Owens recently worked out with Carson Palmer and several of the Oakland Raiders' young receivers. Afterwards, Palmer praised Owens' work ethic and practice habits and remarked that it had been influential for the young wideouts to see him work.
The Raiders could really use a veteran to show their young receiving corps how to get things done at the NFL level. Bringing in a guy with Owens' credentials would have the same effect that adding a veteran quarterback like Palmer did last year.
Palmer had a shaky season in 2011 after coming to Oakland at the trade deadline. He completed 60.7 percent of his passes for 2,753 yards, with 13 touchdowns and 16 interceptions. But what his arrival did do was give the Raiders a No. 1 quarterback to build around.
He was a veteran who has had success at the NFL level and could show those around him how to go about their business. Owens could have the same effect on the team's absurdly young receivers.
Owens currently ranks sixth on the NFL's all-time receptions list (1,078), is second in receiving yards (15,934) and is tied with Randy Moss for second in receiving touchdowns (153). While his personality may have gotten him in trouble in the past, his performance on the field has never been in question.

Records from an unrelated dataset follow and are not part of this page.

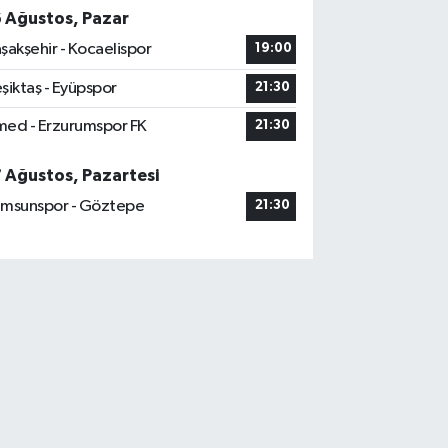
6 Ağustos, Pazar
şakşehir - Kocaelispor
19:00
şiktaş - Eyüpspor
21:30
ed - Erzurumspor FK
21:30
7 Ağustos, Pazartesi
msunspor - Göztepe
21:30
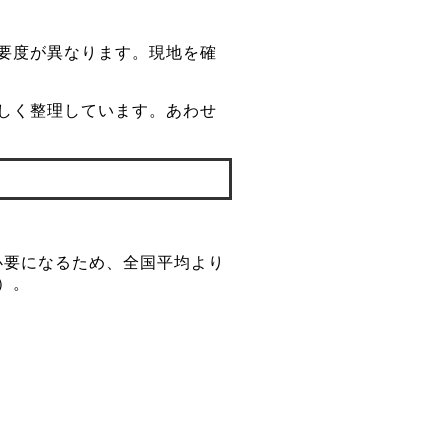
要度が異なります。現地を確
しく整理しています。あわせ
必要になるため、全国平均より
）。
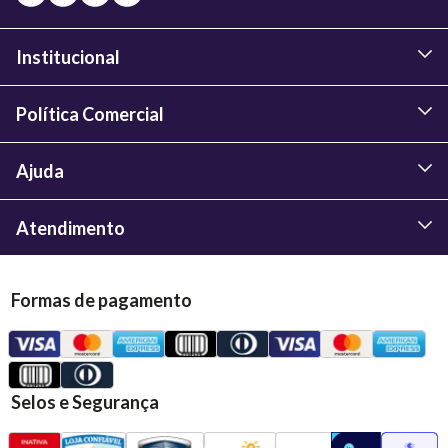
Institucional
Política Comercial
Ajuda
Atendimento
Formas de pagamento
Selos e Segurança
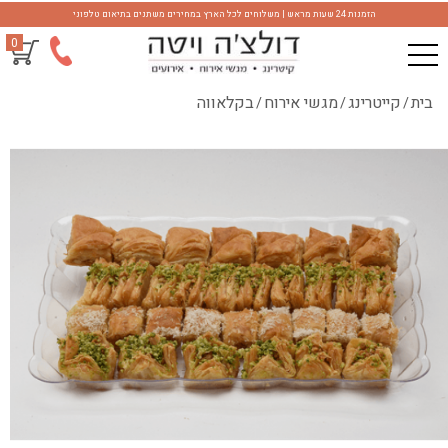
הזמנות 24 שעות מראש | משלוחים לכל הארץ במחירים משתנים בתיאום טלפוני
0
בית
קייטרינג
מגשי אירוח
בקלאווה
/
/
/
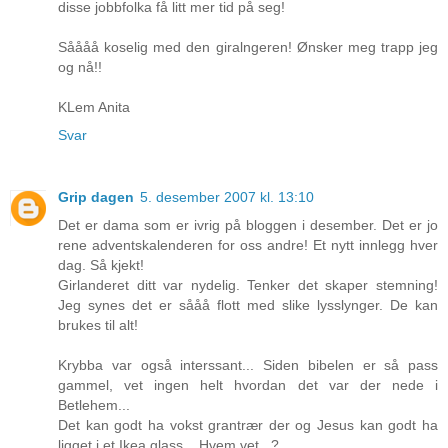
disse jobbfolka få litt mer tid på seg!
Såååå koselig med den giralngeren! Ønsker meg trapp jeg
og nå!!
KLem Anita
Svar
Grip dagen
5. desember 2007 kl. 13:10
Det er dama som er ivrig på bloggen i desember. Det er jo
rene adventskalenderen for oss andre! Et nytt innlegg hver
dag. Så kjekt!
Girlanderet ditt var nydelig. Tenker det skaper stemning!
Jeg synes det er sååå flott med slike lysslynger. De kan
brukes til alt!
Krybba var også interssant... Siden bibelen er så pass
gammel, vet ingen helt hvordan det var der nede i
Betlehem...
Det kan godt ha vokst grantrær der og Jesus kan godt ha
ligget i et Ikea glass... Hvem vet...?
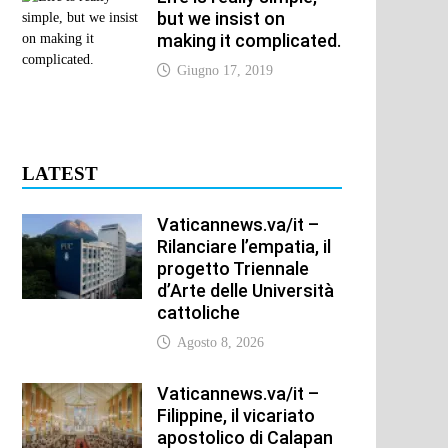
but we insist on
making it complicated.
Giugno 17, 2019
LATEST
Vaticannews.va/it –
Rilanciare l’empatia, il
progetto Triennale
d’Arte delle Università
cattoliche
Agosto 8, 2026
Vaticannews.va/it –
Filippine, il vicariato
apostolico di Calapan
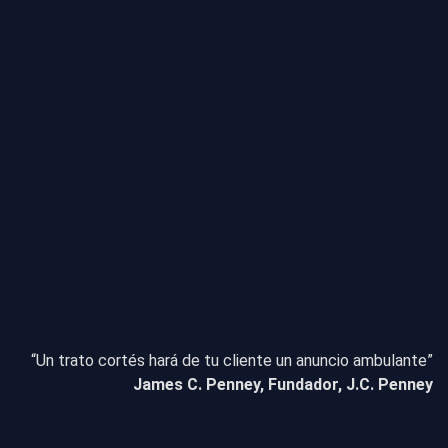
“Un trato cortés hará de tu cliente un anuncio ambulante”
James C. Penney, Fundador, J.C. Penney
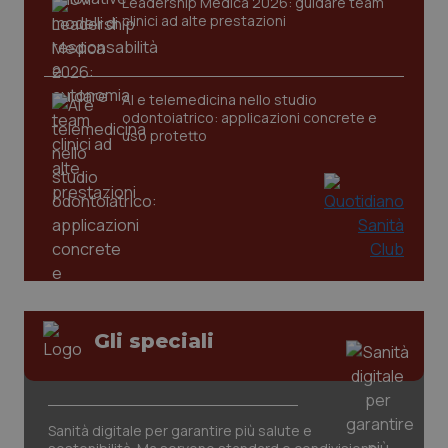
Leadership Medica 2026: guidare team
clinici ad alte prestazioni
AI e telemedicina nello studio
odontoiatrico: applicazioni concrete e
uso protetto
Gli speciali
Sanità digitale per garantire più salute e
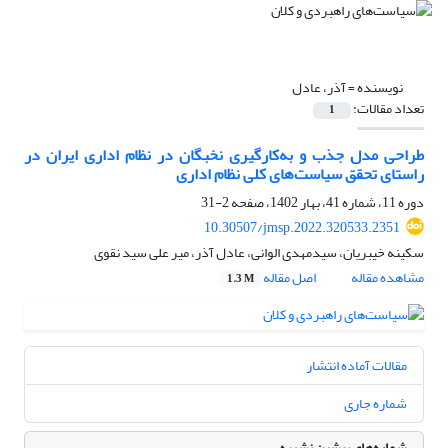
نویسنده =
آذر، عادل
تعداد مقالات:
1
طراحی مدل جذب و به‌کارگیری نخبگان در نظام اداری ایران در
راستای تحقق سیاست‌های کلی نظام اداری
دوره 11، شماره 41، بهار 1402، صفحه
2-31
10.30507/jmsp.2022.320533.2351
سکینه خیبریان، سیدمهدی الوانی، عادل آذر، میر علی سید نقوی
مشاهده مقاله
اصل مقاله
1.3 M
مقالات آماده انتشار
شماره جاری
شماره‌های پیشین نشریه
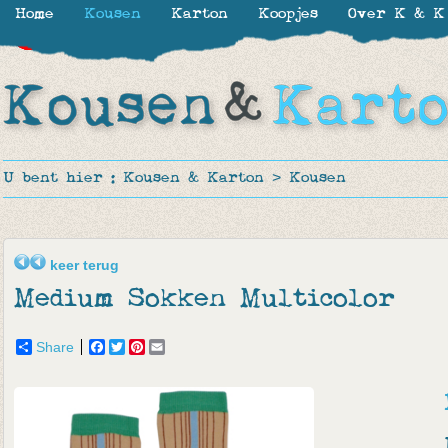
Home
Kousen
Karton
Koopjes
Over K & K
-30%
-30%
-30%
-40%
-50%
-50%
-50%
-50%
U bent hier :
Kousen & Karton
>
Kousen
keer terug
Medium Sokken Multicolor
Share
Facebook
Twitter
Pinterest
Email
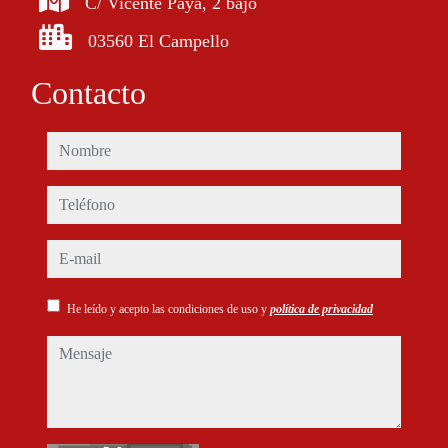
C/ Vicente Paya, 2 bajo
03560 El Campello
Contacto
nombre
teléfono
e-mail
He leído y acepto las condiciones de uso y
política de privacidad
mensaje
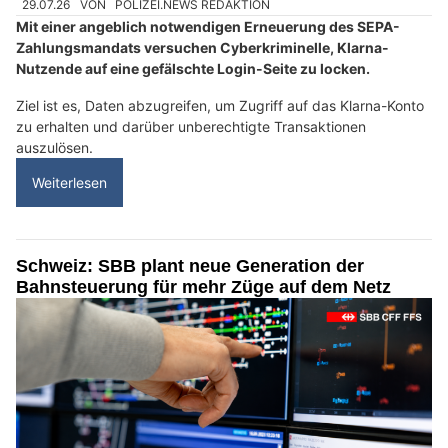
29.07.26
VON
POLIZEI.NEWS REDAKTION
Mit einer angeblich notwendigen Erneuerung des SEPA-
Zahlungsmandats versuchen Cyberkriminelle, Klarna-
Nutzende auf eine gefälschte Login-Seite zu locken.
Ziel ist es, Daten abzugreifen, um Zugriff auf das Klarna-Konto
zu erhalten und darüber unberechtigte Transaktionen
auszulösen.
Weiterlesen
Schweiz: SBB plant neue Generation der
Bahnsteuerung für mehr Züge auf dem Netz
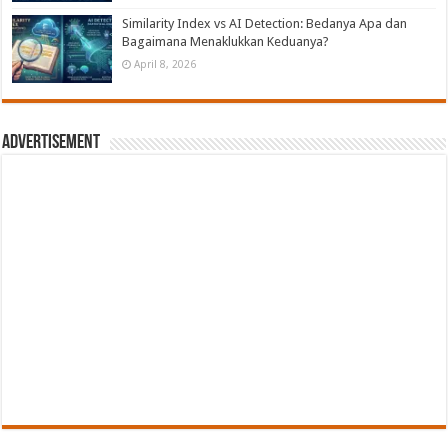
Similarity Index vs AI Detection: Bedanya Apa dan
Bagaimana Menaklukkan Keduanya?
April 8, 2026
Advertisement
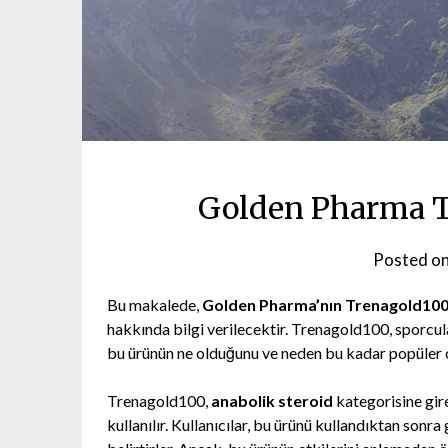
Golden Pharma T
Posted o
Bu makalede,
Golden Pharma’nın Trenagold100
hakkında bilgi verilecektir. Trenagold100, sporcula
bu ürünün ne olduğunu ve neden bu kadar popüler o
Trenagold100,
anabolik steroid
kategorisine gire
kullanılır. Kullanıcılar, bu ürünü kullandıktan sonra 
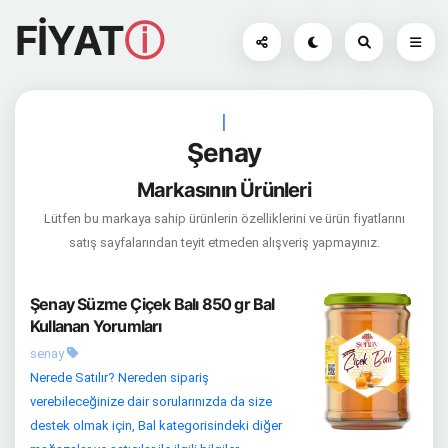
FİYAT
ⓘ
|
Şenay
Markasının Ürünleri
Lütfen bu markaya sahip ürünlerin özelliklerini ve ürün fiyatlarını
satış sayfalarından teyit etmeden alışveriş yapmayınız.
Şenay Süzme Çiçek Balı 850 gr Bal
Kullanan Yorumları
senay
Nerede Satılır? Nereden sipariş
verebileceğinize dair sorularınızda da size
destek olmak için, Bal kategorisindeki diğer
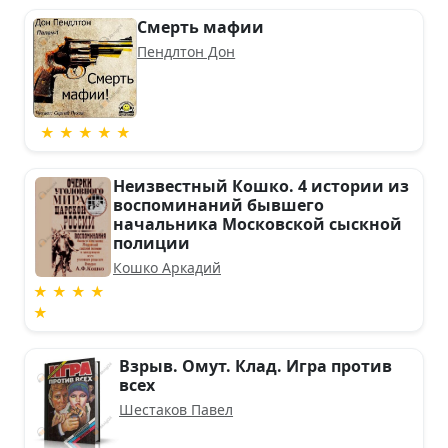
Смерть мафии
Пендлтон Дон
★ ★ ★ ★ ★
Неизвестный Кошко. 4 истории из
воспоминаний бывшего
начальника Московской сыскной
полиции
Кошко Аркадий
★ ★ ★ ★
★
Взрыв. Омут. Клад. Игра против
всех
Шестаков Павел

The man known as T.O. didn't play during the 2011 NFL season, but he actually turned in a very productive year in 2010 with the Cincinnati Bengals. With Palmer throwing to him, Owens finished with 72 receptions for 983 yards and nine touchdowns.
With the kind of shape he keeps himself in, Owens probably has at least one solid season left in his body. The Raiders could likely sign him for the veteran's minimum, which would be a complete no-risk deal.
Oakland needs a veteran wideout on their roster and there would be almost no downside to signing Owens cheaply.